Mental Health

Doctors can Feel their Patients’ Agony and Joy

By Parama Roy Chowdhury | Update Date: Jan 29, 2013 07:53 AM EST

The trust a patient places on his or her doctor is very important for the course of recovery. A recent study has found that doctors are able to feel the pain as well as the relief of being cured that their patients feel.

The first author of the study is Karin Jensen, PhD, an investigator in the Department of Psychiatry and Martinos Center for Biological Imaging at Massachusetts General Hospital (MGH). The results were published in Molecular Psychiatry.

In this study, the doctors were taken for a brain scan in what they believed was a course of treatment for the patients. Their brain scan revealed that the clinicians are able to feel the pain of their patients as well as feel the joy and relief a patient feels when he or she is cured.

"Our findings showed that the same brain regions that have previously been shown to be activated when patients receive placebo therapies are similarly activated in the brains of doctors when they administer what they think are effective treatments. Notably, the findings also showed that the physicians who reported greater ability to take things from the patients' perspective, that is, to empathize with patients' feelings, experienced higher satisfaction during patients' treatments, as reflected in the brain scans," Jensen was reported as saying in Medicalxpress.

"By demonstrating that caring for patients involves a complex set of brain events, including a deep understanding of the patients' facial and body expressions, possibly in combination with the physician's own expectations of relief and feelings of reward, we have been able to elucidate the neurobiology underlying care giving. Our findings provide early evidence of the importance of interacting brain networks between patients and caregivers and acknowledge the doctor/patient relationship as a valued component of health care, alongside medications and procedures," said senior author Ted Kaptchuk, director of the PiPS and Associate Professor of Medicine at Harvard Medical School.

================

Exercise goal: In the article about doctors feeling their patients' agony and joy, which journal published the study's results? Rely only on the article about doctors feeling their patients' agony and joy.

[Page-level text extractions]
================

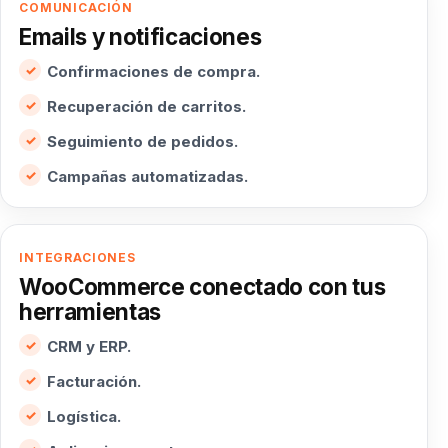
COMUNICACIÓN
Emails y notificaciones
Confirmaciones de compra.
Recuperación de carritos.
Seguimiento de pedidos.
Campañas automatizadas.
INTEGRACIONES
WooCommerce conectado con tus
herramientas
CRM y ERP.
Facturación.
Logística.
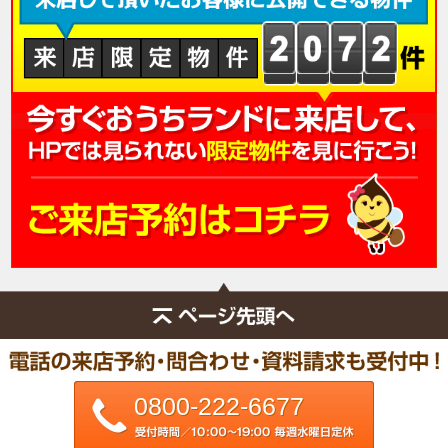
0800-222-6677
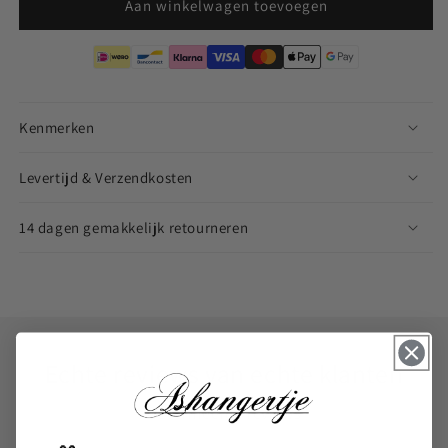
Aan winkelwagen toevoegen
Kenmerken
Levertijd & Verzendkosten
14 dagen gemakkelijk retourneren
Echte reviews van echte klanten
Geverifieerde reviews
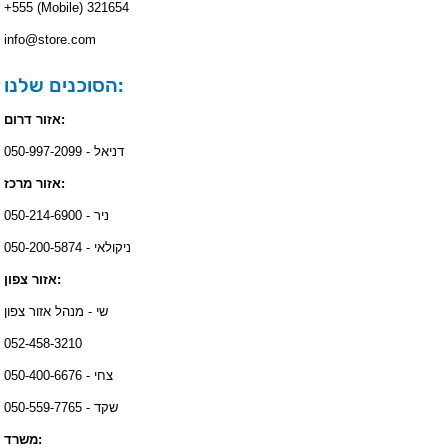
+555 (Mobile) 321654
info@store.com
הסוכנים שלנו:
אזור דרום:
דניאל - 050-997-2099
אזור מרכז:
ניר - 050-214-6900
ניקולאי - 050-200-5874
אזור צפון:
שי - מנהל אזור צפון
052-458-3210
צחי - 050-400-6676
שקד - 050-559-7765
משרד:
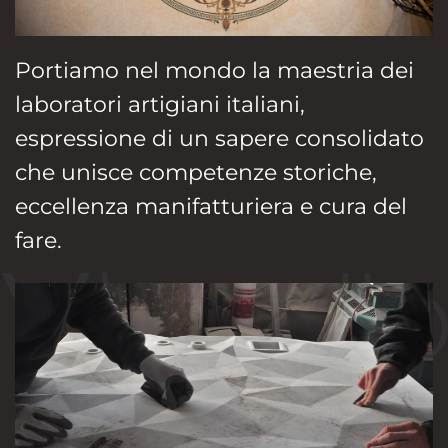
Portiamo nel mondo la maestria dei
laboratori artigiani italiani,
espressione di un sapere consolidato
che unisce competenze storiche,
eccellenza manifatturiera e cura del
fare.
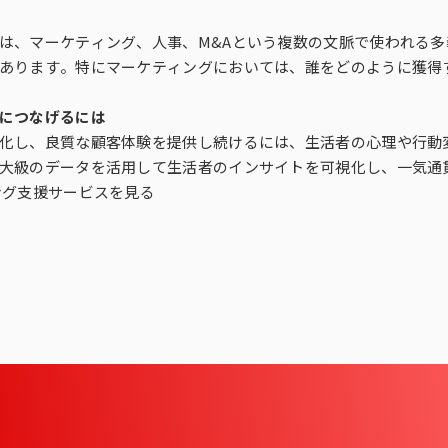
は、マーケティング、人事、M&Aという複数の文脈で使われる
あります。特にマーケティングにおいては、誰をどのように獲得す
につなげるには
化し、良質な顧客体験を提供し続けるには、生活者の心理や行動
大級のデータを活用して生活者のインサイトを可視化し、一気通
ング支援サービスを見る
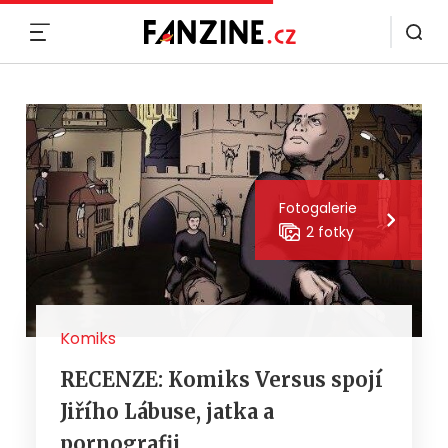
MENU
Fotogalerie
2 fotky
Komiks
RECENZE: Komiks Versus spojí
Jiřího Lábuse, jatka a
pornografii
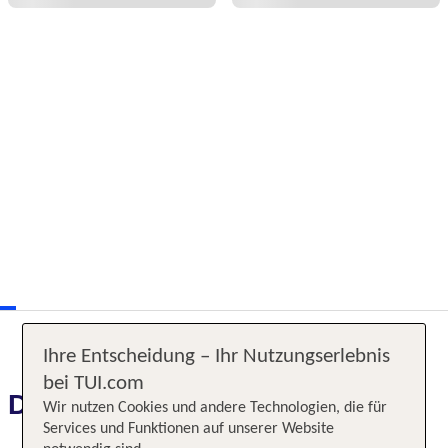
Ihre Entscheidung – Ihr Nutzungserlebnis
bei TUI.com
Das erwartet Sie
Wir nutzen Cookies und andere Technologien, die für
Services und Funktionen auf unserer Website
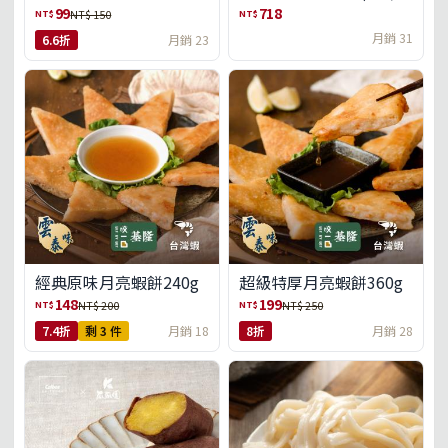
盒)(免運)
99
718
NT$
NT$
NT$ 150
月銷 31
6.6折
月銷 23
經典原味月亮蝦餅240g
超級特厚月亮蝦餅360g
148
199
NT$
NT$
NT$ 200
NT$ 250
7.4折
剩 3 件
月銷 18
8折
月銷 28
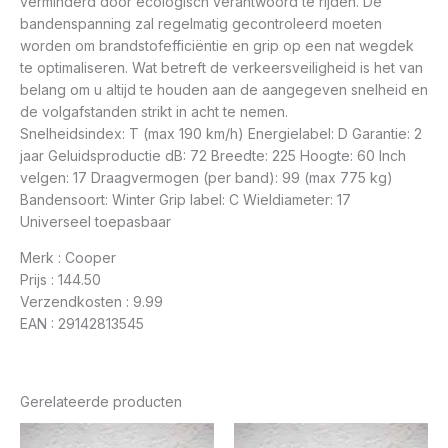
verminderd door ecologisch verantwoord te rijden. De
bandenspanning zal regelmatig gecontroleerd moeten
worden om brandstofefficiëntie en grip op een nat wegdek
te optimaliseren. Wat betreft de verkeersveiligheid is het van
belang om u altijd te houden aan de aangegeven snelheid en
de volgafstanden strikt in acht te nemen.
Snelheidsindex: T (max 190 km/h) Energielabel: D Garantie: 2
jaar Geluidsproductie dB: 72 Breedte: 225 Hoogte: 60 Inch
velgen: 17 Draagvermogen (per band): 99 (max 775 kg)
Bandensoort: Winter Grip label: C Wieldiameter: 17
Universeel toepasbaar
Merk : Cooper
Prijs : 144.50
Verzendkosten : 9.99
EAN : 29142813545
Gerelateerde producten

================

Written solution: Molecular Psychiatry.